:: What you need to do ::
Count the lines holding the string "root" in the records, and give only the count.

Collected data:
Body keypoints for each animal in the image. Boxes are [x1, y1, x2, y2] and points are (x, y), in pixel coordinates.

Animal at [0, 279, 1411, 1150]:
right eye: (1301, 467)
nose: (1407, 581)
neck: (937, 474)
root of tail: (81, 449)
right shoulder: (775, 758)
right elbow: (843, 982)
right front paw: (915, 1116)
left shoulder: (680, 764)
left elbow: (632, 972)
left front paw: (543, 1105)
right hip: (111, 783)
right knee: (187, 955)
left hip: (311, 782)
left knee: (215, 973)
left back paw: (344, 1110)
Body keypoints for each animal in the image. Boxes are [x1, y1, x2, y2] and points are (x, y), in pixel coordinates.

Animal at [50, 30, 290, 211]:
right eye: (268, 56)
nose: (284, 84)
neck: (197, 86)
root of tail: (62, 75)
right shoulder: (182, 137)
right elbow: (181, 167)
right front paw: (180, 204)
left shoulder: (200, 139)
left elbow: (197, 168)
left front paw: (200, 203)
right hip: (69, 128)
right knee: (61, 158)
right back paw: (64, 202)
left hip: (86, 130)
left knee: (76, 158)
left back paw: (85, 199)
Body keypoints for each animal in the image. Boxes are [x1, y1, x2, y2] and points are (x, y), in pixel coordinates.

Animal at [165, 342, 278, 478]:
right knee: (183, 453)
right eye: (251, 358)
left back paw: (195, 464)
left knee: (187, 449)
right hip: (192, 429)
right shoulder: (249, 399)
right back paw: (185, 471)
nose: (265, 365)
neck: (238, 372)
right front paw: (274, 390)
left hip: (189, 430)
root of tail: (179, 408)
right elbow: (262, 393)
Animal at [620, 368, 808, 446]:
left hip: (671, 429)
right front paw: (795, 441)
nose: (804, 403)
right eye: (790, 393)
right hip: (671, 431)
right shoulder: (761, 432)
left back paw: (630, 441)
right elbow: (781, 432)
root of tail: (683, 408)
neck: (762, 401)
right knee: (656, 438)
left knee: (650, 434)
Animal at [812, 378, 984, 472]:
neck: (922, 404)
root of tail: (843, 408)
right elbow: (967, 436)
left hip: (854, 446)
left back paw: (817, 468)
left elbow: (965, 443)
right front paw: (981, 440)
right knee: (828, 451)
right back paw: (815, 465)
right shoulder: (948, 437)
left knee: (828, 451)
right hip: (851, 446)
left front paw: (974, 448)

:: Exercise output ::
5